Sunny Southern California burns, missing its coastal clouds

by Mary Caperton Morton
Friday, September 7, 2018

This NASA satellite photo taken in December 2017 shows fires burning last winter in Southern California. The fires were started by downed power lines and illegally set fires, and were exacerbated by dry vegetation and the Santa Ana winds. Credit: NASA.

Coastal Southern California is famous for cloudless blue skies all summer long, but it hasn’t always been that way. A new study indicates that cloud cover has decreased dramatically over the beaches between Los Angeles and San Diego since the 1970s. And that could affect fires in the region.

People who love clear blue skies over the beach have the urban heat-island effect to thank for Southern California’s cloudless skies: Heat radiating off pavement and buildings and generated by human activities tends to raise urban temperatures. “As you warm Earth’s surface, you need to go higher in the sky to find a place that’s cool enough to support clouds,” says Park Williams, a bio­climatologist at Lamont-Doherty Earth Observatory at Columbia University and lead author of the new study, published in Geophysical Research Letters. But in Southern California, clouds are trapped by the marine boundary layer, a kilometer-thick layer of wet air over the ocean that resists cloud formation. “As you force clouds to rise in altitude, they can’t rise indefinitely as they get squeezed out by the marine boundary layer,” he says.

To study cloud trends over coastal Southern California, Williams and his colleagues turned to detailed meteorological records kept by the 26 airports in the region. “Coastal California is a fantastic place to study clouds because there are so many airports [in such a small area], due to the high population density and the legacy of military and naval bases,” he says.

By tracking airport weather station records of cloud cover and surface radiation — the amount of solar irradiance reaching Earth’s surface as measured by the airports using a pyranometer — from the 1970s to today, the team developed a statistical model to quantify how changes in cloud cover affect the amount of solar radiation reaching Earth’s surface. “With that information, we determined how changes in cloud cover affect the temperature of Earth’s surface, the humidity,” and the amount of soil moisture lost to the atmosphere through evaporation, Williams says.

Cloud cover has decreased dramatically over the beaches of Southern California since the 1970s. Credit: Megan Sever.

The researchers found that from 2008 to 2017, the greater Los Angeles/San Diego region saw a significant increase in average solar radiation, between 17 and 31 watts per square meter, during the summer months, as compared to measurements collected between 1973 and 1982. “That’s quite high,” Williams says, equivalent to the difference in solar radiation between an averagely sunny year and an averagely cloudy year.
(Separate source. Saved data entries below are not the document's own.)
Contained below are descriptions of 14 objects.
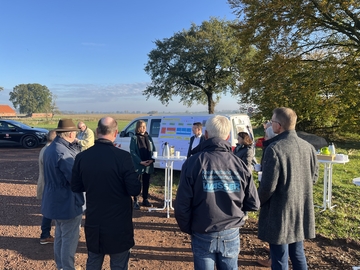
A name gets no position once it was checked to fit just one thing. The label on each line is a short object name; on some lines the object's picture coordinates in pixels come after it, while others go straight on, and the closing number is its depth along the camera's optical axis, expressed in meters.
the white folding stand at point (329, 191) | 6.03
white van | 8.42
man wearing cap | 3.19
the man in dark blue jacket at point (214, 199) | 2.23
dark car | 16.41
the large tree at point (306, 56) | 13.45
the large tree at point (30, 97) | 127.35
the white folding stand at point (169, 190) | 5.78
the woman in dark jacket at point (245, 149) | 4.85
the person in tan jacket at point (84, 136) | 7.37
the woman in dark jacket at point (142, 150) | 5.93
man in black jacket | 2.68
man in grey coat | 2.72
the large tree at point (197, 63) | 27.02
The team also estimated the amount of water evaporated into the atmosphere due to the increase in sunlight over the same two periods: On average, between 2008 and 2017, plants and soils were losing an equivalent of 16 to 29 millimeters of water to the atmosphere between May and September. “That’s quite a bit in a place that only gets 300 millimeters of rain a year, and almost none of that in the summer months,” he says.
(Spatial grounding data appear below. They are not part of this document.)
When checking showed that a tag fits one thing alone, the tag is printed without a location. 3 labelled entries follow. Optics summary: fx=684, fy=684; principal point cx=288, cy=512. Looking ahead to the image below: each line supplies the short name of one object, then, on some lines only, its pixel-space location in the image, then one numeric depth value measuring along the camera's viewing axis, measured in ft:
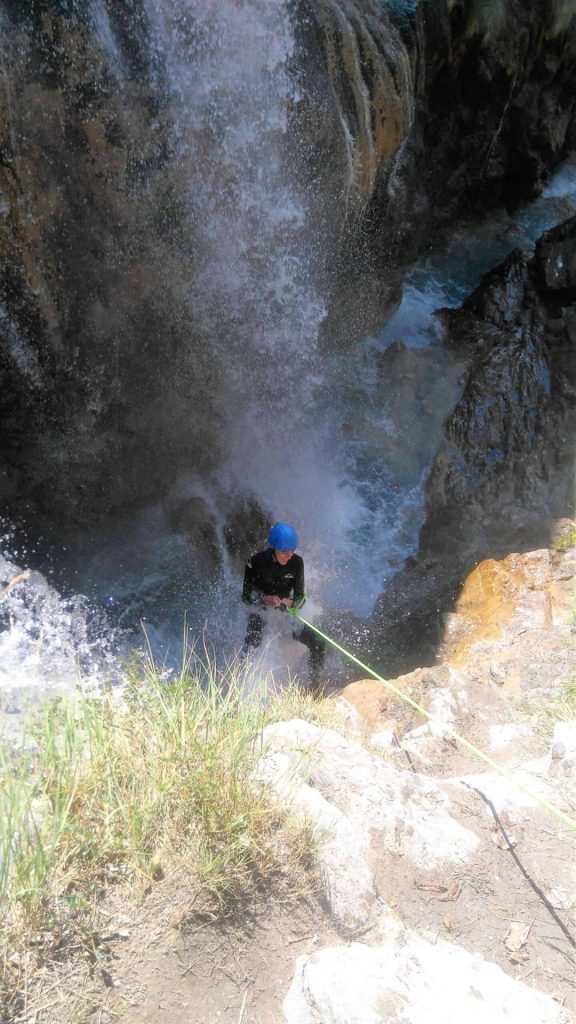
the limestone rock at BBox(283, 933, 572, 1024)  5.60
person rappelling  12.85
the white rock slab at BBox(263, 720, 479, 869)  7.86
That kind of drying effect on vegetation may be promoting fire in the region, Williams says. “The records of year-to-year cloudiness correlated better with year-to-year burned area in coastal Southern California than any other climate variable. In years with more cloud cover, you have less summer fire, but summertime cloud cover didn’t have that big of an effect on fire the following fall.” The team also found that summer cloud cover correlated well with fuel moisture, which has been measured by foresters since the 1990s by clipping vegetation and determining how much water is stored in plants.

The new study confirms what fire managers already know about coastal Southern California: It’s a tinderbox, says Jon Keeley, a fire ecologist with the U.S. Geological Survey at the Sequoia and Kings Canyon Field Station, who was not involved in the new study. “Nobody has done this kind of study before, attempting to quantify these effects, but the results aren’t surprising,” he says. “As a general rule, cloud cover is associated with reduced fire danger. It all makes sense.”

Historically, annual climatic variations and fire trends are linked in other parts of California, such as forested and mountainous regions. However, they have not been linked in coastal California because the region tends to be so dry every summer that it’s primed to fuel fires every year, Keeley says. Climate comes into play mostly in the form of the Santa Ana winds — strong air currents that blow from inland mountains toward the coast in the fall and winter months. “Santa Ana winds don’t set fires, but they sure do spread them,” he says.

To reduce fire in coastal Southern California, he says, communities need to focus on educating people about the potential for small sparks to start fires, as well as aggressively investigating suspected arson cases. That’s because more than 99 percent of coastal California fires are set by people, he says, directly through arson or indirectly by faulty power lines, cigarettes, camping fires or car troubles.

In 2017, some of the biggest fires in the region were traced to downed or faulty power lines, Keeley says. “There has also been a lot of interest in modifying power line distribution and construction to reduce the incidents of power lines causing big fires. If we can alter the potential for power lines to start fires, I think we have a better chance of reducing these big fire events.”